Guardian - The US government threatened to fine Yahoo $250,000 a day if it refused to hand over user data to the National Security Agency, according to court documents unsealed.
In a blog post, the company said the 1,500 pages of once-secret documents shine further light on Yahoo’s previously disclosed clash with the NSA over access to its users’ data. The size of the daily fine was set to double every week that Yahoo refused to comply, the documents show.
The papers outline Yahoo’s secret and ultimately unsuccessful legal battle to resist the government’s demands for the tech firm to cooperate with the NSA’s controversial Prism surveillance program, revealed by whistleblower Edward Snowden last year.
“The released documents underscore how we had to fight every step of the way to challenge the US government’s surveillance efforts,” said the company’s general counsel, Ron Bell, in a Tumblr post.
The US government amended a key law to demand user information from online services in 2007. When Yahoo was asked to hand over user data the company objected arguing the request was “unconstitutional and overbroad”.

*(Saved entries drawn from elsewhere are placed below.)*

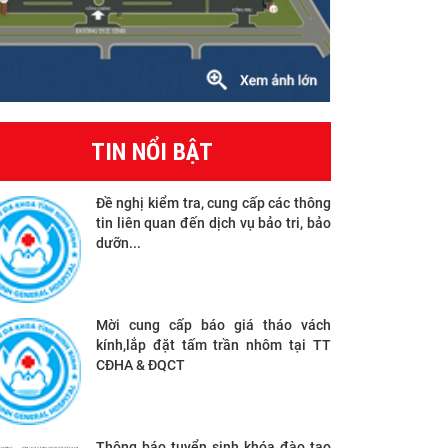
TIN NỔI BẬT
Đề nghị kiểm tra, cung cấp các thông
tin liên quan đến dịch vụ bảo tri, bảo
dưỡn...
Mời cung cấp báo giá tháo vách
kính,lắp đặt tấm trần nhôm tại TT
CĐHA & ĐQCT
Thông báo tuyển sinh khóa đào tạo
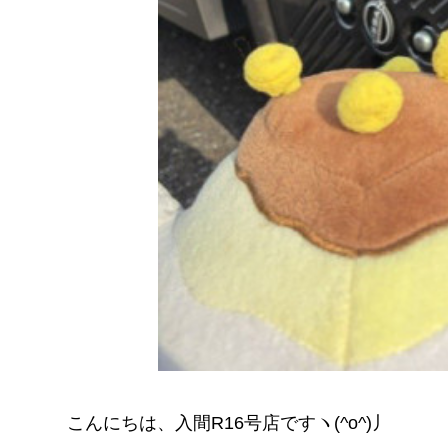
こんにちは、入間R16号店ですヽ(^o^)丿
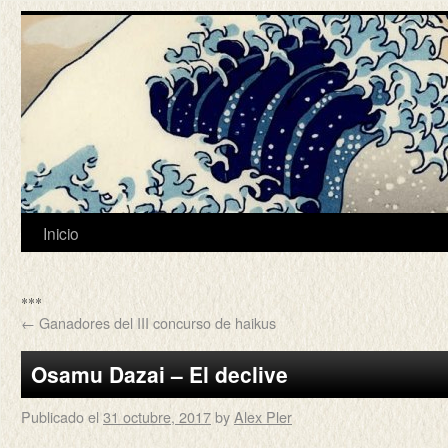
Inicio
***
←
Ganadores del III concurso de haikus
Osamu Dazai – El declive
Publicado el
31 octubre, 2017
by
Alex Pler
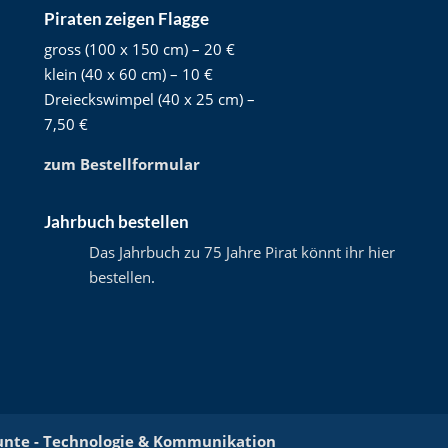
Piraten zeigen Flagge
gross (100 x 150 cm) – 20 €
klein (40 x 60 cm) – 10 €
Dreieckswimpel (40 x 25 cm) –
7,50 €
zum Bestellformular
Jahrbuch bestellen
Das Jahrbuch zu 75 Jahre Pirat könnt ihr hier
bestellen
.
unte - Technologie & Kommunikation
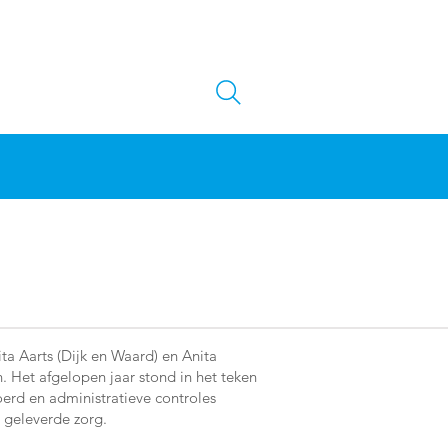
ta Aarts (Dijk en Waard) en Anita
 Het afgelopen jaar stond in het teken
erd en administratieve controles
 geleverde zorg.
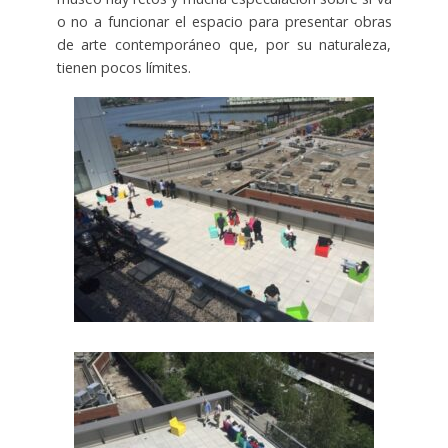
o no a funcionar el espacio para presentar obras
de arte contemporáneo que, por su naturaleza,
tienen pocos límites.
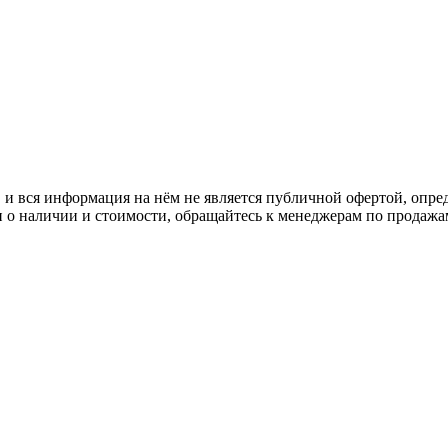
 вся информация на нём не является публичной офертой, опред
о наличии и стоимости, обращайтесь к менеджерам по продажа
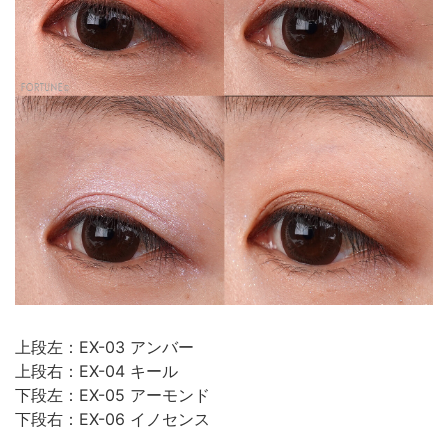
上段左：EX-03 アンバー
上段右：EX-04 キール
下段左：EX-05 アーモンド
下段右：EX-06 イノセンス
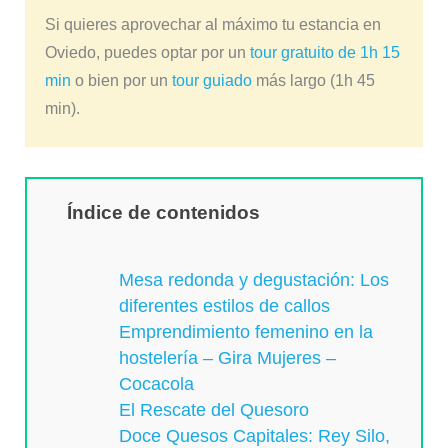
Si quieres aprovechar al máximo tu estancia en
Oviedo, puedes optar por un
tour gratuito de 1h 15
min
o bien por un
tour guiado
más largo (1h 45
min).
Índice de contenidos
Mesa redonda y degustación: Los
diferentes estilos de callos
Emprendimiento femenino en la
hostelería – Gira Mujeres –
Cocacola
El Rescate del Quesoro
Doce Quesos Capitales: Rey Silo,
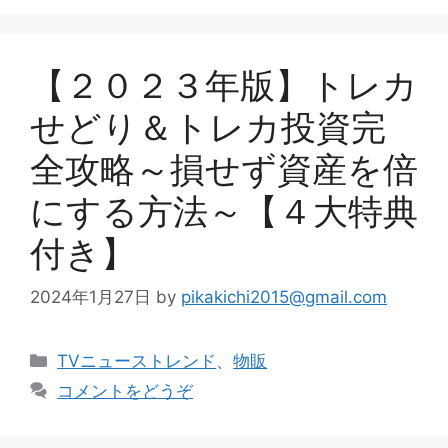
【２０２３年版】トレカ
せどり＆トレカ投資完
全攻略～損せず資産を倍
にする方法～【４大特典
付き】
2024年1月27日
by
pikakichi2015@gmail.com
カ
TVニューストレンド
、
物販
テ
コメントをどうぞ
ゴ
リ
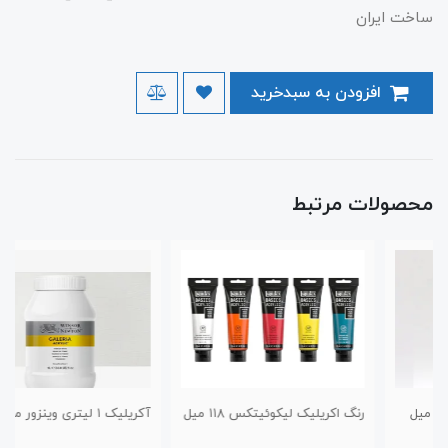
ساخت ایران
افزودن به سبدخرید
محصولات مرتبط
رنگ اکریلیک لیکوئیتکس ۱۱۸ میل
آکریلیک ۱ لیتری وینزور مدل گالریا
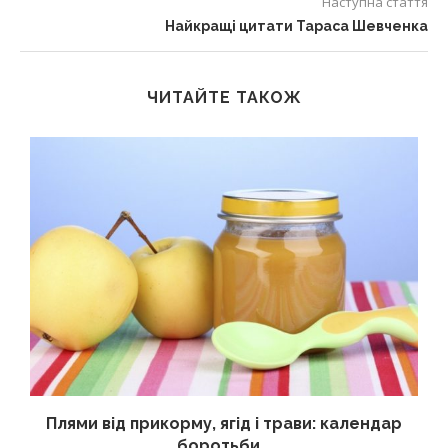
Наступна стаття
Найкращі цитати Тараса Шевченка
ЧИТАЙТЕ ТАКОЖ
Плями від прикорму, ягід і трави: календар
боротьби...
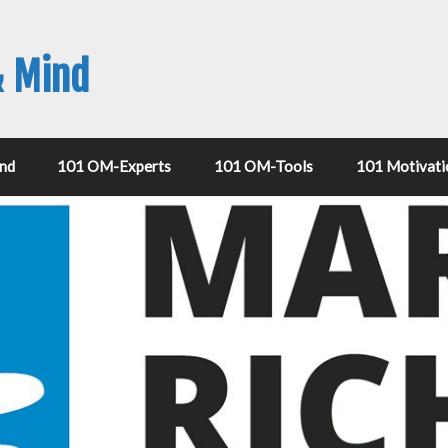
& Mind
nd
101 OM-Experts
101 OM-Tools
101 Motivati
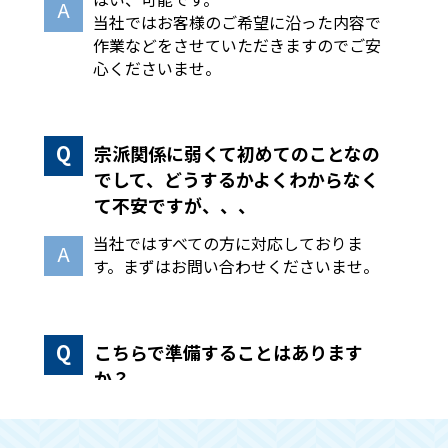
当社ではお客様のご希望に沿った内容で
作業などをさせていただきますのでご安
心くださいませ。
宗派関係に弱くて初めてのことなの
でして、どうするかよくわからなく
て不安ですが、、、
当社ではすべての方に対応しておりま
す。まずはお問い合わせくださいませ。
こちらで準備することはあります
か？
手続きや回収作業などはこちらで全て行
いますので、必要な物のみ別に分けてい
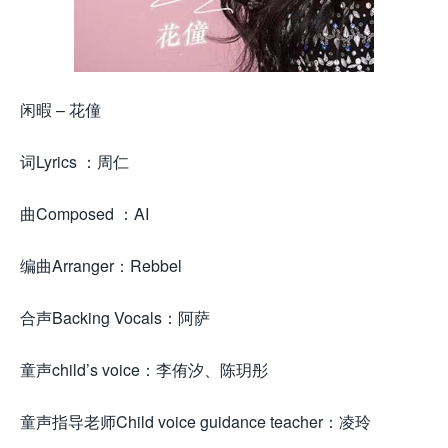
闲暇 – 花僮
词Lyrics ：周仁
曲Composed ：AI
编曲Arranger：Rebbel
合声Backing Vocals：阿萨
童声child’s voice：李侑汐、陈玥彤
童声指导老师Child voice guidance teacher：凌玲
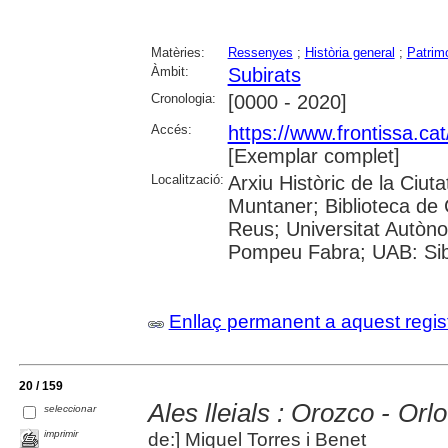
Matèries:
Ressenyes
;
Història general
;
Patrimo
Àmbit:
Subirats
Cronologia:
[0000 - 2020]
Accés:
https://www.frontissa.ca
[Exemplar complet]
Localització:
Arxiu Històric de la Ciut
Muntaner; Biblioteca de 
Reus; Universitat Autòno
Pompeu Fabra; UAB: Sibh
Enllaç permanent a aquest regis
20 / 159
Ales lleials : Orozco - Orl
seleccionar
imprimir
de:] Miquel Torres i Benet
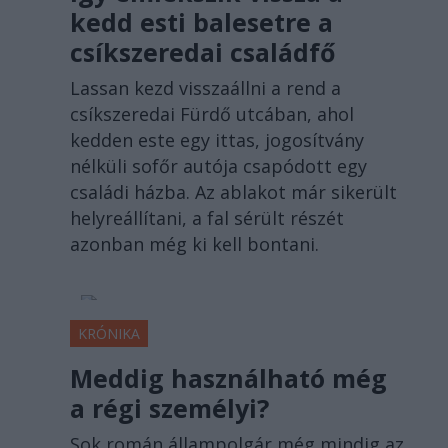
kedd esti balesetre a
csíkszeredai családfő
Lassan kezd visszaállni a rend a
csíkszeredai Fürdő utcában, ahol
kedden este egy ittas, jogosítvány
nélküli sofőr autója csapódott egy
családi házba. Az ablakot már sikerült
helyreállítani, a fal sérült részét
azonban még ki kell bontani.
KRÓNIKA
Meddig használható még
a régi személyi?
Sok román állampolgár még mindig az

Yahoo took its case to the foreign intelligence surveillance court, also known as the Fisa court, which oversees requests for surveillance orders in national security investigations. The secretive FISA court provides the legal authorities that underpin the US government’s controversial surveillance programmes. Yahoo lost its case, and an appeal.
The government argued that Yahoo’s terms of service agreement diminished its users’ expectations of their right to privacy. Yahoo countered that the terms said the company would share information when “required to do so by law” and did not support the government’s assertion that it should hand over information “on request”.
The company also warned that the searches were likely to take in communications by US citizens, which the NSA was expressly not supposed to be collecting.